Dans son allocution retransmise à la télévision, Fayez el-Sarraj, Premier ministre du gouvernement d’union nationale (reconnu par la communauté internationale), a annoncé, mercredi soir, son intention de démissionner fin octobre.

Issu d’une riche et influente famille de Tripoli, cet homme âgé aujourd’hui de 60 ans avait été nommé après les accords de Skhirat signés sous l’égide de l’ONU en décembre 2015. Depuis, Fayez el-Sarraj tente de reconstruire son pays en proie au chaos, mais cet architecte de formation, réputé indépendant, s’est dit prêt à céder sa place en faveur d’un nouveau gouvernement issu des pourparlers interlibyens. Cette annonce intervient alors que des pourparlers ont été lancés depuis quelques semaines entre les factions de l’Est et de l’Ouest, divisées politiquement et militairement depuis l’été 2014.

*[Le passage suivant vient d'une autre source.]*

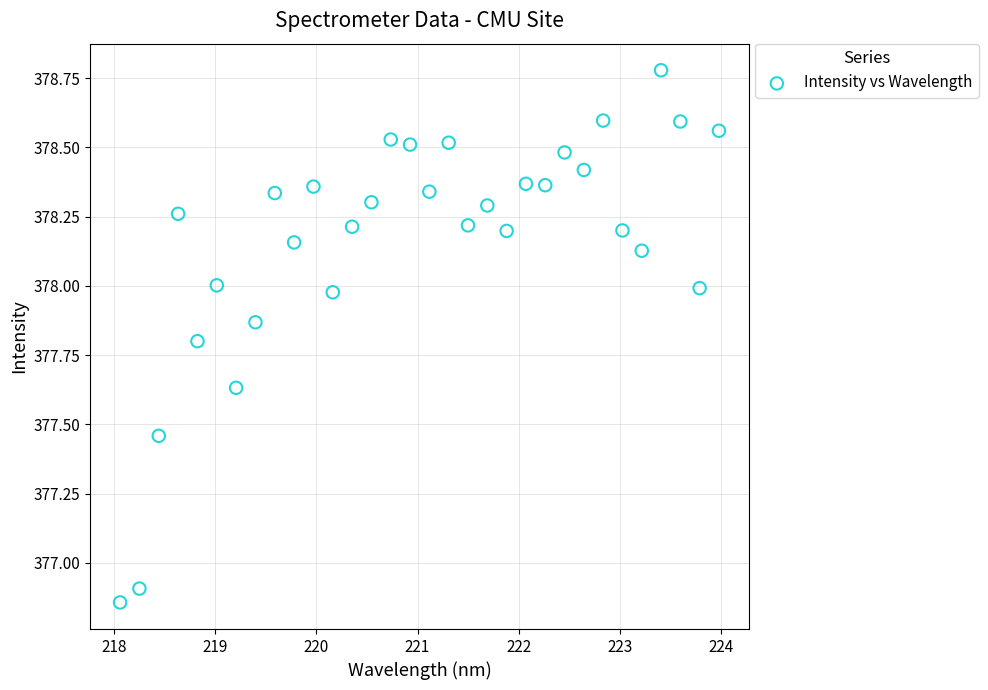

What is the range of Y values (max minus min)?

1.9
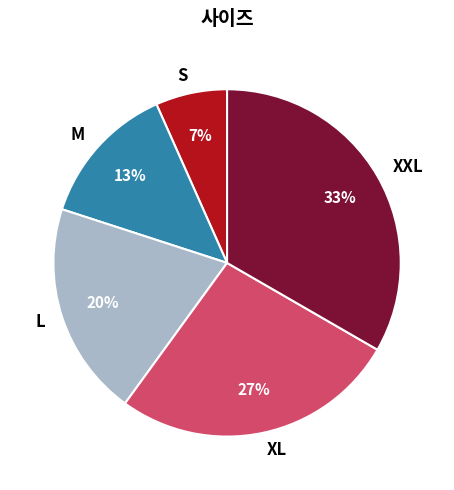

Approximately how many times larger is the value at S compared to XXL?

0.2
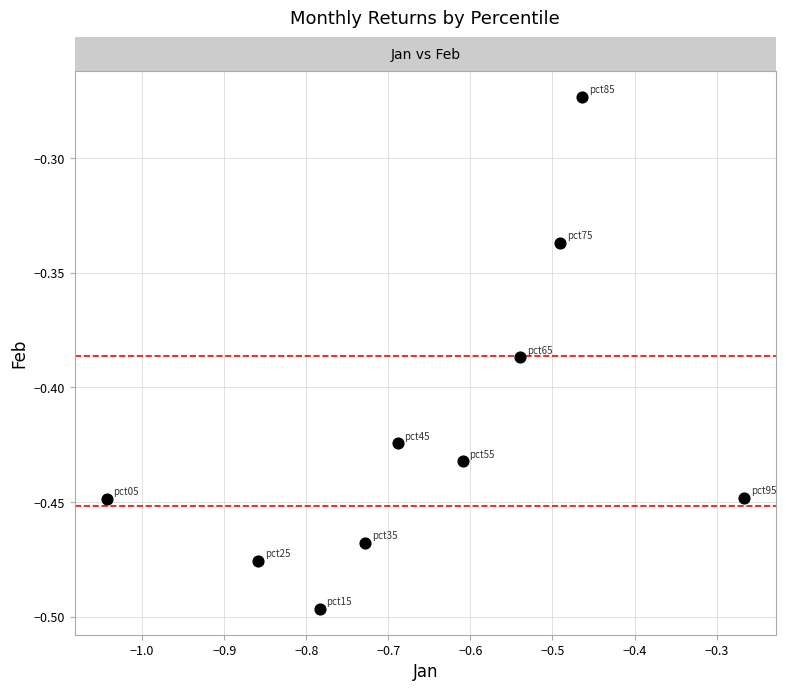

What is the average X value?

-0.6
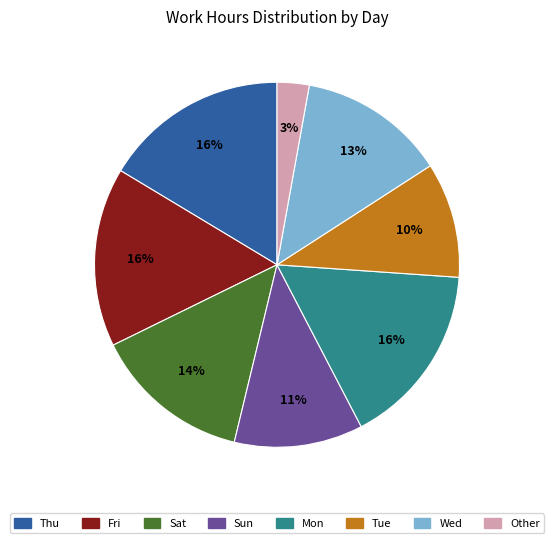

Is there a majority slice in this chart?

No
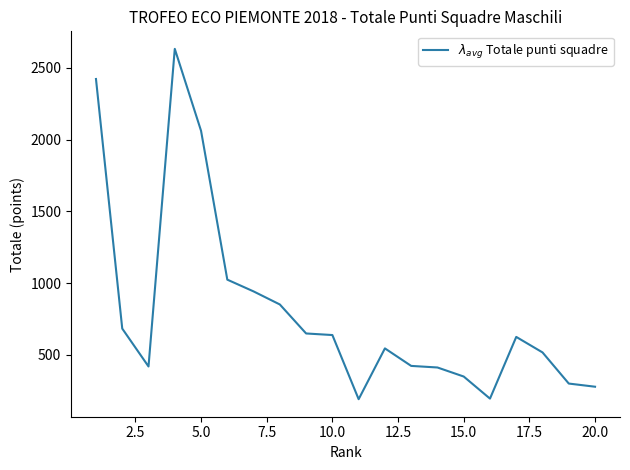

What is the minimum value shown in the chart?

191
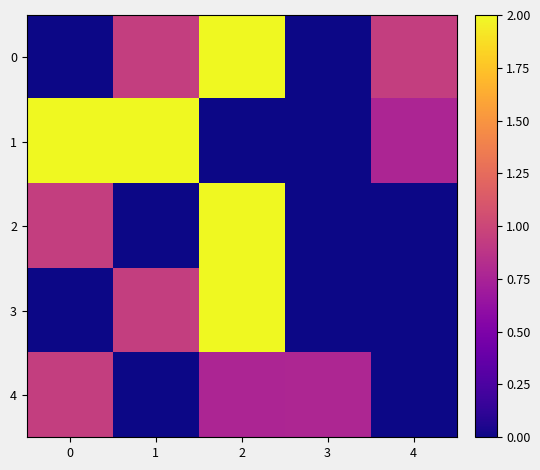

How many series are shown in this chart?

5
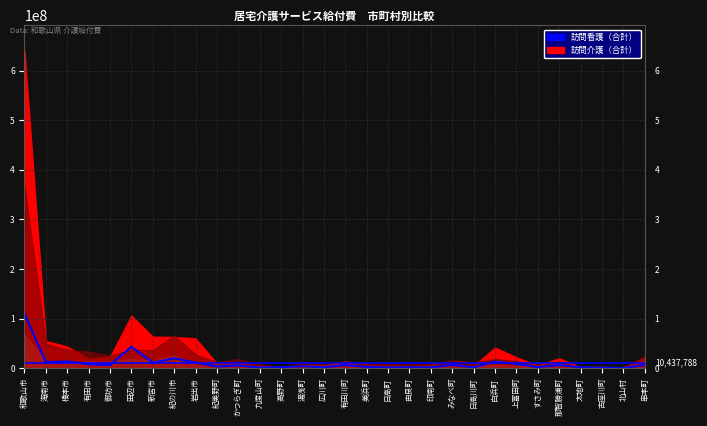

Reading left to right, what are all the values shown in this chart?

109470154	12111622	13417545	8034458	6309250	42957575	11128031	19809722	11212383	3281186	5451865	1305783	1892598	3933396	1785090	6254055	2585424	1319652	1593386	1505287	6553834	1569419	13357086	8357791	2064214	6306379	1682613	1288547	253346	6341950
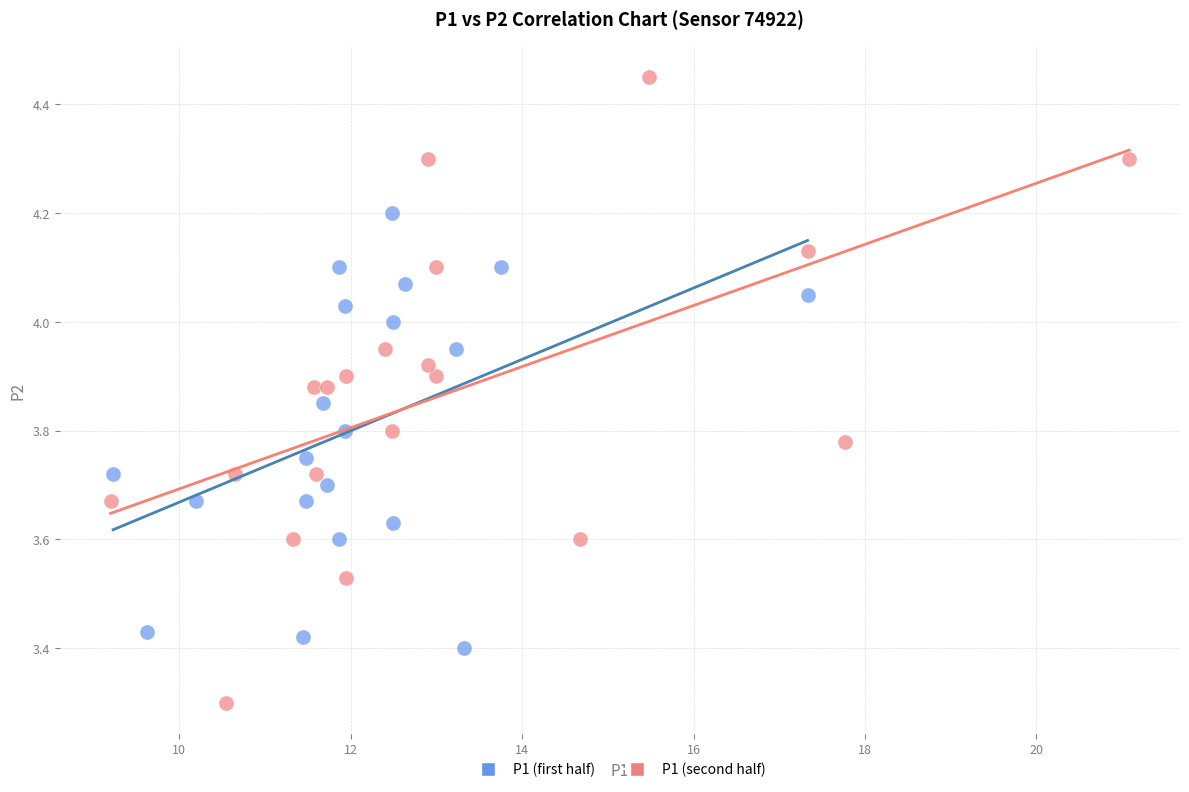

What are all the series names shown in the legend?

P1 (first half), P1 (second half)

Lors de la dernière réunion de Montreux (Suisse) début septembre, les deux parties en sont arrivées à la conclusion qu’il fallait d’urgence organiser des élections présidentielle et parlementaires d’ici à 18 mois. En attendant, un « gouvernement d’unité représentatif » devrait être mis en place. Son annonce intervient également dans un contexte de protestations sociales inédites contre les conditions de vie et la corruption dans plusieurs villes du pays. Il faut souligner que la grogne sociale à Benghazi a déjà conduit à la démission du gouvernement de l’Est, notamment d’Abdallah al-Thani, le concurrent-homologue de Sarraj qui était en poste depuis 2014.